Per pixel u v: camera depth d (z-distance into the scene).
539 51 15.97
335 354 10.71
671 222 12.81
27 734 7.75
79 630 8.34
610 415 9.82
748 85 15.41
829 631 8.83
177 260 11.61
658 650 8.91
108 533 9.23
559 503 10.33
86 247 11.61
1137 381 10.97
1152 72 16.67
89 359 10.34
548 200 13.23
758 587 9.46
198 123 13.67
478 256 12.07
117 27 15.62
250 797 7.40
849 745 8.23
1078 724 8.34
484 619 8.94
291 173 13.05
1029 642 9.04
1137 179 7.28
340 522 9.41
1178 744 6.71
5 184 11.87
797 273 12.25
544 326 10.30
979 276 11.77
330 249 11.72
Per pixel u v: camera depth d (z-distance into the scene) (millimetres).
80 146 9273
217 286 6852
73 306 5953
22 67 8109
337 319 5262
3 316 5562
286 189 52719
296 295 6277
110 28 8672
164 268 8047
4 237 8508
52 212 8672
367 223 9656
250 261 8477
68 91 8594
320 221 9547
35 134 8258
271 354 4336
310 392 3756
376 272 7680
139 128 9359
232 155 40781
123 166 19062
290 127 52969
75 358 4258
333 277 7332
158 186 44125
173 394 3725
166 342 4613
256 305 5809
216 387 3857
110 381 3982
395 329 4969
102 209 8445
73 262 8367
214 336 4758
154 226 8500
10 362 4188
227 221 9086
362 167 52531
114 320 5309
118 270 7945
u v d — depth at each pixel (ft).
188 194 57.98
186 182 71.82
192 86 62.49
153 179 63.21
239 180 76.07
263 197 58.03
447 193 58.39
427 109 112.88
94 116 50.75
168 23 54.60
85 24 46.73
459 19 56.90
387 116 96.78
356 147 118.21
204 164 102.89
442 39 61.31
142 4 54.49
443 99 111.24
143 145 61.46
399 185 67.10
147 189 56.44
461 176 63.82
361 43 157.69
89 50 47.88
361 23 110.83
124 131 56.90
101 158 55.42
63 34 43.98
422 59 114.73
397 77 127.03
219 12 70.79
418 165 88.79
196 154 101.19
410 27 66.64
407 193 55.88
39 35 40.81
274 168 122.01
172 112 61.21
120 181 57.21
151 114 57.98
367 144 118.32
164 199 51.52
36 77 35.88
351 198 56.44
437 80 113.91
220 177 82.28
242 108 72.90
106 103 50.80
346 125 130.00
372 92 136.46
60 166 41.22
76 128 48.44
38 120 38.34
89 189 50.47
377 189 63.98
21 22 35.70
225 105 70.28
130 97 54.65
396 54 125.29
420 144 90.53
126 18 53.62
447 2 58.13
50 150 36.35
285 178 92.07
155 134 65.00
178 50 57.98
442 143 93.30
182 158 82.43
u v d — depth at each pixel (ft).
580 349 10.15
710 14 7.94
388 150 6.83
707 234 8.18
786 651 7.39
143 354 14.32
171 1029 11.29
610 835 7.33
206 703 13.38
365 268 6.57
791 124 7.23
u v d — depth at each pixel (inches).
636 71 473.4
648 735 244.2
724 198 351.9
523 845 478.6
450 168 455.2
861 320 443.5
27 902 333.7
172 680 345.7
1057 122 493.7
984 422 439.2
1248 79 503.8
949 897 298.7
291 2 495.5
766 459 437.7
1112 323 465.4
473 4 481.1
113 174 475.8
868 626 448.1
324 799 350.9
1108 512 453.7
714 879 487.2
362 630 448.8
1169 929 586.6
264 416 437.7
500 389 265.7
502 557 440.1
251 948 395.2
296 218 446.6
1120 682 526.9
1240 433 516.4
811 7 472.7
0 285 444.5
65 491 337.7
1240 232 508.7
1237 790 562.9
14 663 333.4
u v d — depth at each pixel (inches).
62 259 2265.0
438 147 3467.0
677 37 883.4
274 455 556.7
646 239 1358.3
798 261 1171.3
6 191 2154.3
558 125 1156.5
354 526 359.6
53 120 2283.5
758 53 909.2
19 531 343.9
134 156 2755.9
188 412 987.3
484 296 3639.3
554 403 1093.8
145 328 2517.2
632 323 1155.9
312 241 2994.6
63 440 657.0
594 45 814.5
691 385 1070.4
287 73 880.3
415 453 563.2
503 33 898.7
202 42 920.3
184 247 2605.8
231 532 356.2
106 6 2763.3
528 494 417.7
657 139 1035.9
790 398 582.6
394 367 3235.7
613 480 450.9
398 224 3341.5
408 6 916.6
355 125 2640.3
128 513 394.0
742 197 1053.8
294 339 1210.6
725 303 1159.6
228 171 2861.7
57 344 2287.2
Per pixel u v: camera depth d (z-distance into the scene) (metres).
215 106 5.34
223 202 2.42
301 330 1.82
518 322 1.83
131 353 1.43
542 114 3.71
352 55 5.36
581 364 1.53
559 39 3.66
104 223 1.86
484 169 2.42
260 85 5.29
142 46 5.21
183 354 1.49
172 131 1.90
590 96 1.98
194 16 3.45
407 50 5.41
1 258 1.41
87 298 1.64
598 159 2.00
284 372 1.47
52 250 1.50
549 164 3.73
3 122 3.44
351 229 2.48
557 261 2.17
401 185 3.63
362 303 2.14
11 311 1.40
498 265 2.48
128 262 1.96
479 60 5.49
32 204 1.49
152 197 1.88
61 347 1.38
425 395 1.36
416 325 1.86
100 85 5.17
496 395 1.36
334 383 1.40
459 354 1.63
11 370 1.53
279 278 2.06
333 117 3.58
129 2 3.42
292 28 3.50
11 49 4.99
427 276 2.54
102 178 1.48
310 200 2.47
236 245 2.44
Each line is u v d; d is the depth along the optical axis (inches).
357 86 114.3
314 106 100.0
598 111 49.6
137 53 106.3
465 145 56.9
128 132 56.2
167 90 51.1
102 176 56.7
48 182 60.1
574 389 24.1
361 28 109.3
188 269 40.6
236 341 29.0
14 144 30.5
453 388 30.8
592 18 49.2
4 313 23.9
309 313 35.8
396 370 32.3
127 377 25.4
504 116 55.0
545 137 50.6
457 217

Instructions to follow: Every entry, from first to last, is to be reproduced exactly.

Reply:
Per pixel u v: camera depth d (z-distance into the scene).
539 51 15.97
335 354 10.71
671 222 12.81
27 734 7.75
79 630 8.34
610 415 9.82
748 85 15.41
829 631 8.83
177 260 11.61
658 650 8.91
108 533 9.23
559 503 10.33
86 247 11.61
1137 381 10.97
1152 72 16.67
89 359 10.34
548 200 13.23
758 587 9.46
198 123 13.67
478 256 12.07
117 27 15.62
250 797 7.40
849 745 8.23
1078 724 8.34
484 619 8.94
291 173 13.05
1029 642 9.04
1137 179 7.28
340 522 9.41
1178 744 6.71
5 184 11.87
797 273 12.25
544 326 10.30
979 276 11.77
330 249 11.72
Per pixel u v: camera depth d (z-distance into the scene) (millimetres).
80 146 9273
217 286 6852
73 306 5953
22 67 8109
337 319 5262
3 316 5562
286 189 52719
296 295 6277
110 28 8672
164 268 8047
4 237 8508
52 212 8672
367 223 9656
250 261 8477
68 91 8594
320 221 9547
35 134 8258
271 354 4336
310 392 3756
376 272 7680
139 128 9359
232 155 40781
123 166 19062
290 127 52969
75 358 4258
333 277 7332
158 186 44125
173 394 3725
166 342 4613
256 305 5809
216 387 3857
110 381 3982
395 329 4969
102 209 8445
73 262 8367
214 336 4758
154 226 8500
10 362 4188
227 221 9086
362 167 52531
114 320 5309
118 270 7945
u v d — depth at each pixel (ft).
188 194 57.98
186 182 71.82
192 86 62.49
153 179 63.21
239 180 76.07
263 197 58.03
447 193 58.39
427 109 112.88
94 116 50.75
168 23 54.60
85 24 46.73
459 19 56.90
387 116 96.78
356 147 118.21
204 164 102.89
442 39 61.31
142 4 54.49
443 99 111.24
143 145 61.46
399 185 67.10
147 189 56.44
461 176 63.82
361 43 157.69
89 50 47.88
361 23 110.83
124 131 56.90
101 158 55.42
63 34 43.98
422 59 114.73
397 77 127.03
219 12 70.79
418 165 88.79
196 154 101.19
410 27 66.64
407 193 55.88
39 35 40.81
274 168 122.01
172 112 61.21
120 181 57.21
151 114 57.98
367 144 118.32
164 199 51.52
36 77 35.88
351 198 56.44
437 80 113.91
220 177 82.28
242 108 72.90
106 103 50.80
346 125 130.00
372 92 136.46
60 166 41.22
76 128 48.44
38 120 38.34
89 189 50.47
377 189 63.98
21 22 35.70
225 105 70.28
130 97 54.65
396 54 125.29
420 144 90.53
126 18 53.62
447 2 58.13
50 150 36.35
285 178 92.07
155 134 65.00
178 50 57.98
442 143 93.30
182 158 82.43
u v d — depth at each pixel (ft).
580 349 10.15
710 14 7.94
388 150 6.83
707 234 8.18
786 651 7.39
143 354 14.32
171 1029 11.29
610 835 7.33
206 703 13.38
365 268 6.57
791 124 7.23
u v d — depth at each pixel (inches).
636 71 473.4
648 735 244.2
724 198 351.9
523 845 478.6
450 168 455.2
861 320 443.5
27 902 333.7
172 680 345.7
1057 122 493.7
984 422 439.2
1248 79 503.8
949 897 298.7
291 2 495.5
766 459 437.7
1112 323 465.4
473 4 481.1
113 174 475.8
868 626 448.1
324 799 350.9
1108 512 453.7
714 879 487.2
362 630 448.8
1169 929 586.6
264 416 437.7
500 389 265.7
502 557 440.1
251 948 395.2
296 218 446.6
1120 682 526.9
1240 433 516.4
811 7 472.7
0 285 444.5
65 491 337.7
1240 232 508.7
1237 790 562.9
14 663 333.4
u v d — depth at each pixel (inches).
62 259 2265.0
438 147 3467.0
677 37 883.4
274 455 556.7
646 239 1358.3
798 261 1171.3
6 191 2154.3
558 125 1156.5
354 526 359.6
53 120 2283.5
758 53 909.2
19 531 343.9
134 156 2755.9
188 412 987.3
484 296 3639.3
554 403 1093.8
145 328 2517.2
632 323 1155.9
312 241 2994.6
63 440 657.0
594 45 814.5
691 385 1070.4
287 73 880.3
415 453 563.2
503 33 898.7
202 42 920.3
184 247 2605.8
231 532 356.2
106 6 2763.3
528 494 417.7
657 139 1035.9
790 398 582.6
394 367 3235.7
613 480 450.9
398 224 3341.5
408 6 916.6
355 125 2640.3
128 513 394.0
742 197 1053.8
294 339 1210.6
725 303 1159.6
228 171 2861.7
57 344 2287.2
Per pixel u v: camera depth d (z-distance into the scene) (metres).
215 106 5.34
223 202 2.42
301 330 1.82
518 322 1.83
131 353 1.43
542 114 3.71
352 55 5.36
581 364 1.53
559 39 3.66
104 223 1.86
484 169 2.42
260 85 5.29
142 46 5.21
183 354 1.49
172 131 1.90
590 96 1.98
194 16 3.45
407 50 5.41
1 258 1.41
87 298 1.64
598 159 2.00
284 372 1.47
52 250 1.50
549 164 3.73
3 122 3.44
351 229 2.48
557 261 2.17
401 185 3.63
362 303 2.14
11 311 1.40
498 265 2.48
128 262 1.96
479 60 5.49
32 204 1.49
152 197 1.88
61 347 1.38
425 395 1.36
416 325 1.86
100 85 5.17
496 395 1.36
334 383 1.40
459 354 1.63
11 370 1.53
279 278 2.06
333 117 3.58
129 2 3.42
292 28 3.50
11 49 4.99
427 276 2.54
102 178 1.48
310 200 2.47
236 245 2.44
Each line is u v d; d is the depth along the optical axis (inches).
357 86 114.3
314 106 100.0
598 111 49.6
137 53 106.3
465 145 56.9
128 132 56.2
167 90 51.1
102 176 56.7
48 182 60.1
574 389 24.1
361 28 109.3
188 269 40.6
236 341 29.0
14 144 30.5
453 388 30.8
592 18 49.2
4 313 23.9
309 313 35.8
396 370 32.3
127 377 25.4
504 116 55.0
545 137 50.6
457 217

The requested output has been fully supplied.